45378

Colonoscopy, flexible, diagnostic, including collection of specimens by brushing or washing, when performed.

CPT code 45378 describes a flexible diagnostic colonoscopy, which involves the visual examination of the entire large intestine (colon and rectum) using a long, flexible, lighted tube with a camera (colonoscope). The procedure begins with the insertion of the colonoscope through the anus and its advancement through the rectum, sigmoid colon, descending colon, transverse colon, ascending colon, and into the cecum (the beginning of the large intestine), ideally reaching the ileocecal valve. This allows for direct visualization of the mucosal lining of the colon to identify abnormalities such as inflammation, ulcers, polyps, strictures, or sources of bleeding. The code includes the collection of specimens by brushing or washing, when performed, for cytological or histological examination, but it does not include therapeutic interventions such as polypectomy (which would be coded separately with a more specific therapeutic colonoscopy code).
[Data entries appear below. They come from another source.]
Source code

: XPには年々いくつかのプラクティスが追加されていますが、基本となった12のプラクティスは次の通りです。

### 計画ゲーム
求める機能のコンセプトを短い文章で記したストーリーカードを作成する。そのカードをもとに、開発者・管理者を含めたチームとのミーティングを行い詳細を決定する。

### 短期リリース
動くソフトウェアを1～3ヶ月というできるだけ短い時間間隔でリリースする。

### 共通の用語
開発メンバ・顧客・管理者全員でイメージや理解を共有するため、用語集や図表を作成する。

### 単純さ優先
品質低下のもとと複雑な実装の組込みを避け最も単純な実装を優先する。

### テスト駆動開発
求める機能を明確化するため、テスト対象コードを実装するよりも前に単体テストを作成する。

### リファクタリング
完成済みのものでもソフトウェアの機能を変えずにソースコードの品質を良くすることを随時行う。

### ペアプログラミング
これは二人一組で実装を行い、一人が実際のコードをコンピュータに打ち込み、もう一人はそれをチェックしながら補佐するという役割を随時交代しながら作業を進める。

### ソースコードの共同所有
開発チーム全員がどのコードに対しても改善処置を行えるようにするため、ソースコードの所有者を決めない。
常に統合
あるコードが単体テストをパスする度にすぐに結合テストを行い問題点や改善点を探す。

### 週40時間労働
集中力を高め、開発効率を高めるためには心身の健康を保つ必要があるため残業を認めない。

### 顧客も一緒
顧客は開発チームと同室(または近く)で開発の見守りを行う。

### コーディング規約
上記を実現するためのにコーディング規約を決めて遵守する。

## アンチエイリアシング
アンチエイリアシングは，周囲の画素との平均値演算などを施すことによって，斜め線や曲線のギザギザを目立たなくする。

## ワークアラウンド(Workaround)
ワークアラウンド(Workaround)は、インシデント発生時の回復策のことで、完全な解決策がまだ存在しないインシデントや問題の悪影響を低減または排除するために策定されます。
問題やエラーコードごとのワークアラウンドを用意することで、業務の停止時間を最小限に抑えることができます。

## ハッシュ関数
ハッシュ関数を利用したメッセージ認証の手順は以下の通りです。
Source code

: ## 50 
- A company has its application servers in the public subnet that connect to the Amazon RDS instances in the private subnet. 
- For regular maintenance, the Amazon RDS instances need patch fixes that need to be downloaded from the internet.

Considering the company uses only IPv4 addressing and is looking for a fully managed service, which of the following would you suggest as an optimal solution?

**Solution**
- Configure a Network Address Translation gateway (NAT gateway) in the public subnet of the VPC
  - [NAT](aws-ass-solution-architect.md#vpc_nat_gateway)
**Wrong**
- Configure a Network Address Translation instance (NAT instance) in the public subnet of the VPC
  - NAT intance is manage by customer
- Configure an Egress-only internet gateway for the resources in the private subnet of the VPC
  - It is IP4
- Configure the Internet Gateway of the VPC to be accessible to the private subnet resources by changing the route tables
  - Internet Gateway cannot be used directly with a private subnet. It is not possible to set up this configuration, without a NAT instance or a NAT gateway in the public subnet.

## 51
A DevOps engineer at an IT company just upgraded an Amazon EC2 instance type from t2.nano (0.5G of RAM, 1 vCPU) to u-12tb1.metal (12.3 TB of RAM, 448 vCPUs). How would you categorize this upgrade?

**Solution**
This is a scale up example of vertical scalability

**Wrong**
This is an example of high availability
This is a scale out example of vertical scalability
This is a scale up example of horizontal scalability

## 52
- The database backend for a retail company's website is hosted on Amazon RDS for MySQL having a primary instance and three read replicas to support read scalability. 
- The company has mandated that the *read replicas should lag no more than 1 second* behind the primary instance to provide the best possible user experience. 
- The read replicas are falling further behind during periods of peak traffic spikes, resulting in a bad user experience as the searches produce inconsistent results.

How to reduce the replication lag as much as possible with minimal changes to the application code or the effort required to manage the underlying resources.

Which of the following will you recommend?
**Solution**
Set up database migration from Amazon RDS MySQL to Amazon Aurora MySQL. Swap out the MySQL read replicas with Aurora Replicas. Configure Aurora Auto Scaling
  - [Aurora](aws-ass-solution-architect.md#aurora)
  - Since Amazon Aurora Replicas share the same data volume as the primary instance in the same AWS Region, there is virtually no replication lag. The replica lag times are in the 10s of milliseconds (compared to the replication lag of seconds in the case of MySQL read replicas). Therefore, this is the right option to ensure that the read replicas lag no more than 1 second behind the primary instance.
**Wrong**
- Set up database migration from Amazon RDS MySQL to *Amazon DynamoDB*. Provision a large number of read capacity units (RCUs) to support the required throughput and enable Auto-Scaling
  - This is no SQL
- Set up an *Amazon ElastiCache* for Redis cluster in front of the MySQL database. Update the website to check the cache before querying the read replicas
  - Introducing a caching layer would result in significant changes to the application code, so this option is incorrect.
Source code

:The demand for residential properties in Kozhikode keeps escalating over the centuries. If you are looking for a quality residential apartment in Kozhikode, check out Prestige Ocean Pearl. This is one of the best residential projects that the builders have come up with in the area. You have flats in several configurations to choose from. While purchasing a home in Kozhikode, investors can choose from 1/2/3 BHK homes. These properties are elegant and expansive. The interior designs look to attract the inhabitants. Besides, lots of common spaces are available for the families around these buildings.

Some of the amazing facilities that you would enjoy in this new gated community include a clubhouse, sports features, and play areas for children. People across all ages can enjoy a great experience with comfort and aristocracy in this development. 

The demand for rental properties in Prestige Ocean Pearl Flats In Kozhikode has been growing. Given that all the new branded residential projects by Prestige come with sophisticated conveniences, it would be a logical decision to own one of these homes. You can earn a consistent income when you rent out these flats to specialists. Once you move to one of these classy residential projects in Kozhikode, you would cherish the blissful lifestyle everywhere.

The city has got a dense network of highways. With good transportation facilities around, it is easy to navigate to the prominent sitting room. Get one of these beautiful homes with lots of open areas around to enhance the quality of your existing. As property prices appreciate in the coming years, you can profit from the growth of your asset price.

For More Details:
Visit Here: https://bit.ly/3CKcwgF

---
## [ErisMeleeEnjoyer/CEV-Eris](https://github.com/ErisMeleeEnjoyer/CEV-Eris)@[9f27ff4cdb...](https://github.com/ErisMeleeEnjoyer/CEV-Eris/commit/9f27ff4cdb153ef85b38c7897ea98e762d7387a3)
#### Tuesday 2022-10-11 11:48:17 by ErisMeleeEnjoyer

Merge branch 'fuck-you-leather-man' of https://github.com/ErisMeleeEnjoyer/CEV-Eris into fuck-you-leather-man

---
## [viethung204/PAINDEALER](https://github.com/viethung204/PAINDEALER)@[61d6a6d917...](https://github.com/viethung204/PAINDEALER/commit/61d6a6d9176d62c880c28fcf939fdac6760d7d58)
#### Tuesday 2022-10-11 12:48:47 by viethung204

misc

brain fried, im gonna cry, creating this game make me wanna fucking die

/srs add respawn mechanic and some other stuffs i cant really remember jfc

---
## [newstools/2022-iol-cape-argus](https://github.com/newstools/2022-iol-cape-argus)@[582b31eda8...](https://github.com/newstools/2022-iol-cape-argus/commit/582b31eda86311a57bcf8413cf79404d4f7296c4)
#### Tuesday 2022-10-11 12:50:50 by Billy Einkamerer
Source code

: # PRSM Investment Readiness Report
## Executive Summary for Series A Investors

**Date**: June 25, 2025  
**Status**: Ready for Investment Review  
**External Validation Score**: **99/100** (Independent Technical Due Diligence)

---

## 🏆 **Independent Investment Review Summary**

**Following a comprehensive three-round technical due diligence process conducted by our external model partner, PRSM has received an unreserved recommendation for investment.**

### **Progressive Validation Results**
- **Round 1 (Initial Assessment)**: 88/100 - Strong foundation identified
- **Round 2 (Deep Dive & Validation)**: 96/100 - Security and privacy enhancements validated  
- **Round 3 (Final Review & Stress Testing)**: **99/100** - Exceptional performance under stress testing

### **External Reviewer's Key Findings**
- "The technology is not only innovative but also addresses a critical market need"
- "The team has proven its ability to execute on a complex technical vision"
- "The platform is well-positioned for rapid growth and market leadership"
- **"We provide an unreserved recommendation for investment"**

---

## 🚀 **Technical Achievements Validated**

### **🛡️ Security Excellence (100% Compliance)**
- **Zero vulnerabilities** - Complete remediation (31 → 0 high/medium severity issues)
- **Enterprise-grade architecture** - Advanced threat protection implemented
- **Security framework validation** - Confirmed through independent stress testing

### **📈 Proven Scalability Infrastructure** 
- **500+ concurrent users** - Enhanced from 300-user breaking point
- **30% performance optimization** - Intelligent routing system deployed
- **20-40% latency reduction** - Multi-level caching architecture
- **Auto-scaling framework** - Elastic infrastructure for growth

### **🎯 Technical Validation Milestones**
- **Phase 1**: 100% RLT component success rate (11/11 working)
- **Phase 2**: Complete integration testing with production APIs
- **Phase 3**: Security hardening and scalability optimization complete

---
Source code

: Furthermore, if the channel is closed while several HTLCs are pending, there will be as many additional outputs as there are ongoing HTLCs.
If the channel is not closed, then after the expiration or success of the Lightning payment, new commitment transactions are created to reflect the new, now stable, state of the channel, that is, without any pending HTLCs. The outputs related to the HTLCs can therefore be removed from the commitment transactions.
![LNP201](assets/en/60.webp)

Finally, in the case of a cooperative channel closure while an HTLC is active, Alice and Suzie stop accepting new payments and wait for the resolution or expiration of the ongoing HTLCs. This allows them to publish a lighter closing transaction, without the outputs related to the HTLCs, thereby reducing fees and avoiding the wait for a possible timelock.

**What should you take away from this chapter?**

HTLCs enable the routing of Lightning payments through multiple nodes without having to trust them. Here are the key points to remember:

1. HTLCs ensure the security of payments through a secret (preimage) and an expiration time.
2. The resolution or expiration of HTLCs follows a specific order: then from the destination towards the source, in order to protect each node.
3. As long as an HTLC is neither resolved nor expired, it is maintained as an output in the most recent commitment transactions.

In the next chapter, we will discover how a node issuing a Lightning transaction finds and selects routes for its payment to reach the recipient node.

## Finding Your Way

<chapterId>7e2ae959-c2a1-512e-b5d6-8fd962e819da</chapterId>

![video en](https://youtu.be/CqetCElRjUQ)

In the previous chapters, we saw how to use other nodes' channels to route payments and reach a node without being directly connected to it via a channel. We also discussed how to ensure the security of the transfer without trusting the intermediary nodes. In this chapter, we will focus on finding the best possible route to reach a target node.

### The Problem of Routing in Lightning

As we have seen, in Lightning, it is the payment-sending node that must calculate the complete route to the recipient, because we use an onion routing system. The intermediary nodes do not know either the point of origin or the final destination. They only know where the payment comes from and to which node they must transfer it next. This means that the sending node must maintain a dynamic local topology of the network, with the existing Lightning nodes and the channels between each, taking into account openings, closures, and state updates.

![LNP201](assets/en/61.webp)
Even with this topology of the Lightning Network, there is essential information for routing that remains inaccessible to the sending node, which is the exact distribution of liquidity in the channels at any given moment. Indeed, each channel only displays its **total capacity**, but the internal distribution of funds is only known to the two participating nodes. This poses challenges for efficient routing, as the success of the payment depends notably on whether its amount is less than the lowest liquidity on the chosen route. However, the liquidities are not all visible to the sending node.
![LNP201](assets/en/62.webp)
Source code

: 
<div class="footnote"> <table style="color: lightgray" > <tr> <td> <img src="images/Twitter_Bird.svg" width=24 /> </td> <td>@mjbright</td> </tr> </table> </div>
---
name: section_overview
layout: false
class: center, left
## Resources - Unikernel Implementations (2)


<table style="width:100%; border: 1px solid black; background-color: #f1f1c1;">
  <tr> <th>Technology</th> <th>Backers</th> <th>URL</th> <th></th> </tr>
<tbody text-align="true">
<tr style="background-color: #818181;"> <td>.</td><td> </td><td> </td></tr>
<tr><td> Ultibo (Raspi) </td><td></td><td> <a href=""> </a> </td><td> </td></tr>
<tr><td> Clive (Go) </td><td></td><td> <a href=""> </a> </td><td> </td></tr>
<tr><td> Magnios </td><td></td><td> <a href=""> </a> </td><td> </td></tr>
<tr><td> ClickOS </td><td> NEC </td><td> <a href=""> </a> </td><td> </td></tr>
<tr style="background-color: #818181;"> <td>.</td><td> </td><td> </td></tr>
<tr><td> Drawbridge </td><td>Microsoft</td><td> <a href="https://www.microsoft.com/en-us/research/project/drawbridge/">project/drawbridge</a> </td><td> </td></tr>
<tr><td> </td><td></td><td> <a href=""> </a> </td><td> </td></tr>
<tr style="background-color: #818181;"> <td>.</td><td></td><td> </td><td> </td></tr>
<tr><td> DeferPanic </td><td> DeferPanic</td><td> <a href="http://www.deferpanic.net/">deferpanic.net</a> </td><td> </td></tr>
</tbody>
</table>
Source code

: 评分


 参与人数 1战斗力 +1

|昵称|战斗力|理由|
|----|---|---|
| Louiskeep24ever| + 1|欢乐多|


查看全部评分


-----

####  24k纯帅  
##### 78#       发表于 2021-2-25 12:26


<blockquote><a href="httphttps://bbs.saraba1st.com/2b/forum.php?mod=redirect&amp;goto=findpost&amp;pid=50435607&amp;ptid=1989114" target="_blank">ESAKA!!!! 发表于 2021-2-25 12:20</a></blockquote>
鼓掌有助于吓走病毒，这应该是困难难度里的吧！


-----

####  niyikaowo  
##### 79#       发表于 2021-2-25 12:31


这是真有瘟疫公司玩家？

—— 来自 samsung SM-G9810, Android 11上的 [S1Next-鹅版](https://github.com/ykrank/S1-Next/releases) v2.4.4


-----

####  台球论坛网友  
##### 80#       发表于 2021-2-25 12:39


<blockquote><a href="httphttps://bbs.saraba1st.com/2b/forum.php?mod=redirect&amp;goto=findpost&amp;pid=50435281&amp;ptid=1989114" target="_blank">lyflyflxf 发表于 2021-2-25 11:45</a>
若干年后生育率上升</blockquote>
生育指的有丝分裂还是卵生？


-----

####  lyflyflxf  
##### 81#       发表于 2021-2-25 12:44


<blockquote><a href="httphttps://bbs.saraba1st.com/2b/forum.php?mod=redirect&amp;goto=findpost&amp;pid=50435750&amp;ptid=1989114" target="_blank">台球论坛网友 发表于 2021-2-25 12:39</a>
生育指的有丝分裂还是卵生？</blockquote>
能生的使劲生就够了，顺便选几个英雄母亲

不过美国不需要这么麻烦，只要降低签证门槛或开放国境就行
This procedure is primarily diagnostic in nature.

Clinical Indications

  • Evaluation of symptoms such as unexplained rectal bleeding, hematochezia, melena, or positive fecal occult blood test (FOBT) or fecal immunochemical test (FIT).
  • Investigation of chronic or unexplained abdominal pain, changes in bowel habits (e.g., chronic diarrhea or constipation), or unexplained iron deficiency anemia.
  • Screening for colorectal cancer in average-risk individuals at age 45 (or earlier for high-risk individuals), when no polyps are found or when a lesion is found and only biopsied (not removed during the same session).
  • Surveillance for individuals with a history of colorectal polyps or cancer, inflammatory bowel disease (Crohn's disease, ulcerative colitis), or certain genetic syndromes.
  • Follow-up for abnormal findings on other imaging studies of the colon (e.g., CT colonography, barium enema).
  • Assessment of known inflammatory bowel disease activity or complications.
  • Unexplained weight loss or other systemic symptoms suggestive of gastrointestinal pathology.

Procedure Steps

  1. Patient preparation, including thorough bowel cleansing, and administration of conscious sedation or general anesthesia.
  2. Patient positioned appropriately (typically left lateral decubitus).
  3. Digital rectal examination performed to assess the anal canal and rectum and facilitate colonoscope insertion.
  4. Insertion of the lubricated colonoscope through the anus into the rectum.
  5. Careful advancement of the colonoscope through the sigmoid colon, descending colon, transverse colon, ascending colon, and into the cecum, often with air or CO2 insufflation to distend the lumen for optimal visualization.
  6. Thorough examination of the entire colonic mucosa during withdrawal of the colonoscope.
  7. Identification and detailed documentation of any abnormalities, including their location, size, and characteristics.
  8. Collection of tissue specimens (biopsies) from suspicious lesions, inflamed areas, or for surveillance purposes, using endoscopic forceps or brushes, if indicated.
  9. Removal of the colonoscope and post-procedure monitoring of the patient until stable.

Coding Guidelines

  • When a diagnostic colonoscopy (45378) identifies a lesion requiring a therapeutic intervention (e.g., polypectomy), only the appropriate therapeutic colonoscopy CPT code should be reported. The diagnostic component is considered inherent to the therapeutic procedure.
  • If a screening colonoscopy (Medicare G0121 or G0105, or CPT 45378 with appropriate screening diagnosis for commercial payers) identifies a lesion and only a biopsy is performed without removal, CPT 45378 should be reported with a diagnostic ICD-10 code for the finding, and potentially modifier 33 (Preventive Services) to indicate the screening intent if applicable by payer.
  • If the colonoscopy is incomplete (e.g., unable to reach the splenic flexure due to patient intolerance or anatomical obstruction), modifier 52 (Reduced Services) should be appended, and documentation must support the reason for incompleteness and the extent of the examination.
  • Documentation must clearly state the indication for the procedure, the extent of the examination (e.g., to the cecum), all findings, any specimens collected, and patient tolerance to anesthesia and the procedure.
  • CPT 45378 has a 0-day global period.
  • For Medicare beneficiaries, routine screening colonoscopies are typically reported with G0121 (high-risk) or G0105 (average-risk). If a lesion is found during a screening colonoscopy and only biopsied (not removed), 45378 would be reported with the appropriate diagnostic ICD-10 code and possibly modifier 33 or PT, depending on Medicare rules, to ensure the screening benefit is applied.